FaktaYogyakarta.id, YOGYAKARTA — Wali Kota Yogyakarta, Hasto Wardoyo, mengusulkan penerapan sistem gaji pokok untuk pengamen Malioboro. Usulan ini disampaikan untuk merespons keluhan masyarakat dan wisatawan terkait maraknya pengamen liar yang dianggap mengganggu kenyamanan saat berkunjung ke kawasan ikonik tersebut.
Hasto menegaskan, fenomena pengamen sebenarnya tidak masalah selama aktivitasnya diatur dengan baik. Namun, ia menyoroti adanya praktik sebagian pengamen yang kerap mengejar-ngejar pengunjung, bahkan saat mereka sedang makan. “Saya berharap di Malioboro tidak ada pengamen yang mengejar pengunjung, terutama ketika orang-orang sedang makan,” ujar Hasto, Selasa (12/8/2025), dikutip dari Tribunnews.
Menurutnya, keberadaan pengamen tetap bisa diterima, asalkan tidak bersikap agresif. Pengamen di Malioboro diharapkan bersikap pasif, menerima imbalan dengan syukur, dan tidak marah-marah jika tidak mendapatkan uang dari pengunjung. “Pengamen mungkin masih ada, tetapi bukan pengamen yang mengejar pembeli. Itu bisa diatur,” tambahnya.

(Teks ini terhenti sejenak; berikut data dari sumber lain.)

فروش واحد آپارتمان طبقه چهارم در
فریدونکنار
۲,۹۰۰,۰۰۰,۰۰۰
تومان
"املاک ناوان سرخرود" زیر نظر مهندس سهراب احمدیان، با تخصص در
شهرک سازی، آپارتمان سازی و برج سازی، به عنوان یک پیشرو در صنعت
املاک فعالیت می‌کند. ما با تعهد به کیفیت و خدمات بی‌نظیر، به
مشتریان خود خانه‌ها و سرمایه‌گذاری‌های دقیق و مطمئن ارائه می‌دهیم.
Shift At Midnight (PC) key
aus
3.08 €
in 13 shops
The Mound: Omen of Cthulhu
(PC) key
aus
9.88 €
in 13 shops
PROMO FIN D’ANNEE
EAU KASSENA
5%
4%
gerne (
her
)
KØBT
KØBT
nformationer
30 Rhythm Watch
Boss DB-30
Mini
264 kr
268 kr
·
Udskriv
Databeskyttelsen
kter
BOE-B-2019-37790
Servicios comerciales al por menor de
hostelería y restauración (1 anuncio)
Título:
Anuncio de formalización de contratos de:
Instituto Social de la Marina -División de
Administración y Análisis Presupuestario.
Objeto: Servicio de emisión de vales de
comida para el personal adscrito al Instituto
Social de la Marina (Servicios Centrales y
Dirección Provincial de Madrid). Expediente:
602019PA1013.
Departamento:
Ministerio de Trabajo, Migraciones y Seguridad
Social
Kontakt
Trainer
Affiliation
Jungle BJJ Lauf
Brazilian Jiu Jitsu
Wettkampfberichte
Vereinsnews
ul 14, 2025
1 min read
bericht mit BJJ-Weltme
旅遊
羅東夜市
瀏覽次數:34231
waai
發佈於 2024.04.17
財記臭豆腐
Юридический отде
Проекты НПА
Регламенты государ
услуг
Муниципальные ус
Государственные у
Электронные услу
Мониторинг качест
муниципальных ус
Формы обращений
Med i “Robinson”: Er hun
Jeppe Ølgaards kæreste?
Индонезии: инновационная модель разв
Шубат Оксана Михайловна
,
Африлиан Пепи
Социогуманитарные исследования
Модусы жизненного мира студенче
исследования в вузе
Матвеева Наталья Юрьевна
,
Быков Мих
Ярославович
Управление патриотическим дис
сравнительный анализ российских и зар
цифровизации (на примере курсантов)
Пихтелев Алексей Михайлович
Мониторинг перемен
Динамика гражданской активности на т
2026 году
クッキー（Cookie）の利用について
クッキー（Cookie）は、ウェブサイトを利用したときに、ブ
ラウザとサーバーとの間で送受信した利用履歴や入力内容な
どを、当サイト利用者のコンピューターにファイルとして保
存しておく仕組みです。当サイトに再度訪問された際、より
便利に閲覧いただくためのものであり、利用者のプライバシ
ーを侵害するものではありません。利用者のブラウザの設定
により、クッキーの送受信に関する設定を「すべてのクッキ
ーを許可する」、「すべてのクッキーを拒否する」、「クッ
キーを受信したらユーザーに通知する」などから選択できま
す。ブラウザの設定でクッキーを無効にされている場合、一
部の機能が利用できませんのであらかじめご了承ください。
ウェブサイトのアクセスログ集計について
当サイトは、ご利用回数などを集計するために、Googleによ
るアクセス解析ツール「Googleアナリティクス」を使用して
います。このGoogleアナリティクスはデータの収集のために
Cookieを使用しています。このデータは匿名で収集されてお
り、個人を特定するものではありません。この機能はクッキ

Sebagai bagian dari solusi, Hasto mengusulkan sistem zonasi. Nantinya, pemerintah kota akan menentukan titik-titik tertentu di sepanjang Malioboro yang diperbolehkan untuk aktivitas mengamen. Dengan begitu, pengamen tidak lagi berkeliaran secara bebas, melainkan terkonsentrasi di area yang sudah ditetapkan.
Lebih jauh, Hasto menyampaikan rencana pemberian bantuan pembiayaan bagi para pengamen yang bersedia mengikuti aturan. Skema ini akan diatur melalui dinas terkait agar para pengamen yang masuk sistem resmi bisa mendapatkan dukungan, termasuk kemungkinan menerima gaji pokok sebagai pengamen Malioboro.
Kebijakan tersebut diharapkan dapat menjadi jalan tengah untuk menjaga tradisi seni jalanan tanpa mengorbankan kenyamanan wisatawan. Pasalnya, Malioboro sebagai jantung wisata Yogyakarta dituntut memberikan pengalaman terbaik bagi setiap pengunjung, sekaligus tetap memberi ruang bagi masyarakat kecil untuk mencari nafkah secara tertib.
Jika terealisasi, program ini bisa menjadi model pengelolaan pengamen di kawasan wisata lainnya. Pemerintah Kota Yogyakarta optimistis, dengan penataan yang baik, Malioboro tetap bisa menjadi kawasan ramah wisata sekaligus inklusif bagi para seniman jalanan.